Instrument reading data
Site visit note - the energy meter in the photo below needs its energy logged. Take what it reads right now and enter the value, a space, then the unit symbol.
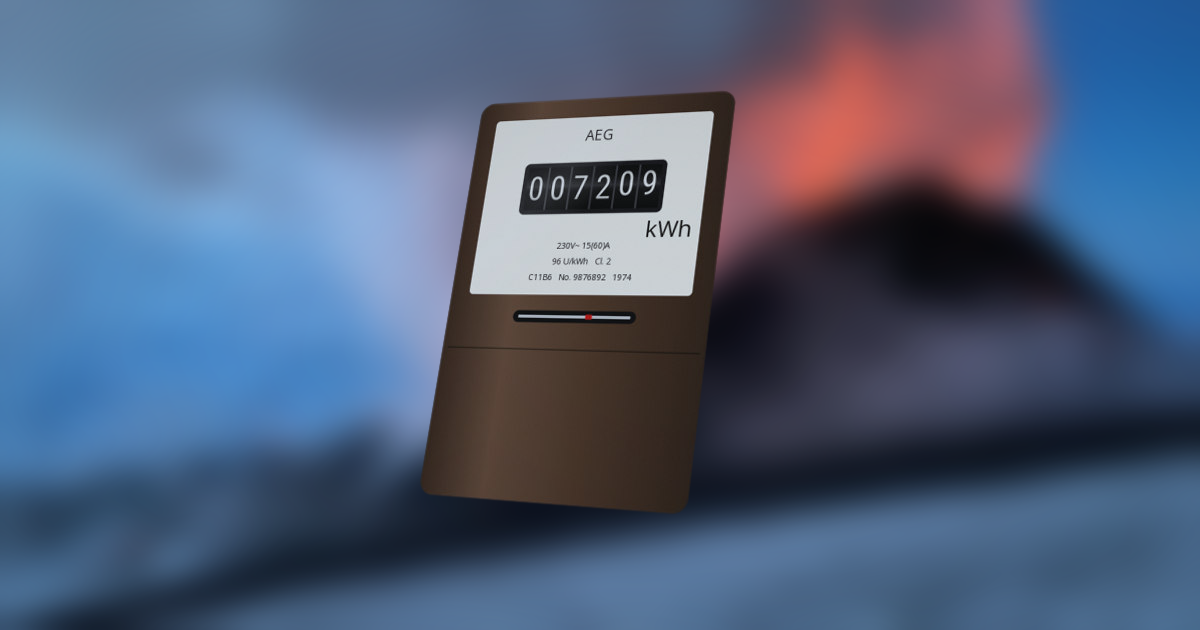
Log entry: 7209 kWh
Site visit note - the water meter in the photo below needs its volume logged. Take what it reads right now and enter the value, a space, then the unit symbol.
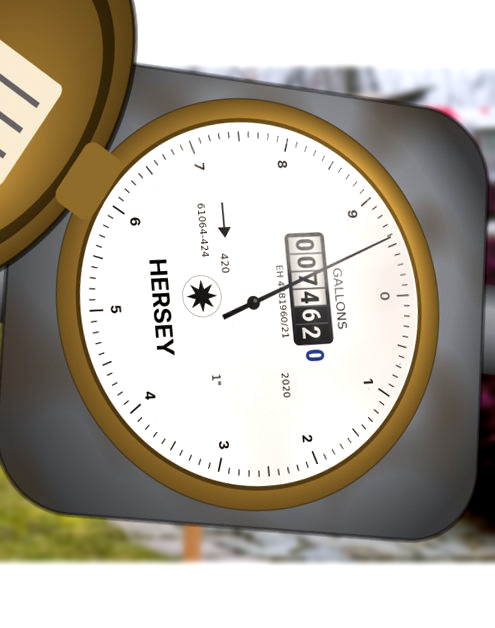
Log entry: 74619.4 gal
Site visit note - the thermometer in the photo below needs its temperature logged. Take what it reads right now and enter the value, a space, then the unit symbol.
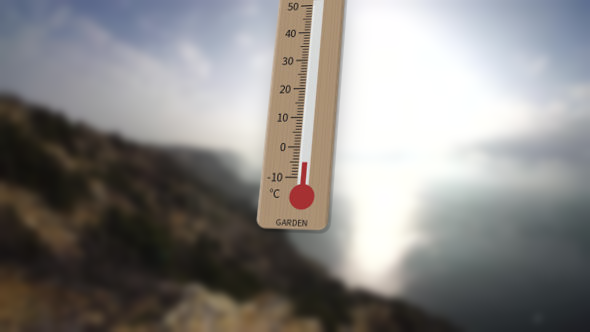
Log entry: -5 °C
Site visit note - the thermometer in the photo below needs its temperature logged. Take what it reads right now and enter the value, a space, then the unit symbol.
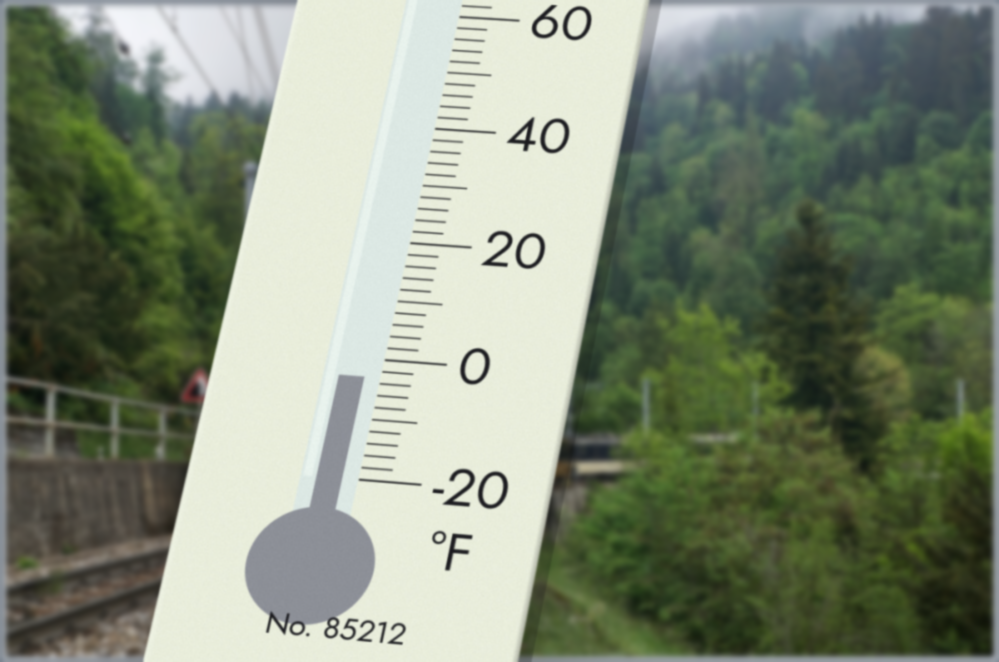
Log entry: -3 °F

Exercise instructions :: Put the items into a two-column CSV with the header columns "note" and "reading", one row per item. Begin at the line that contains "Site visit note - the water" and continue through the last item. Place each note's text and its answer in their own quoted fields, replace any line breaks with spaces, and leave the pictures out.

Task solution ::
note,reading
"Site visit note - the water meter in the photo below needs its volume logged. Take what it reads right now and enter the value, a space, then the unit symbol. Log entry:","74619.4 gal"
"Site visit note - the thermometer in the photo below needs its temperature logged. Take what it reads right now and enter the value, a space, then the unit symbol. Log entry:","-5 °C"
"Site visit note - the thermometer in the photo below needs its temperature logged. Take what it reads right now and enter the value, a space, then the unit symbol. Log entry:","-3 °F"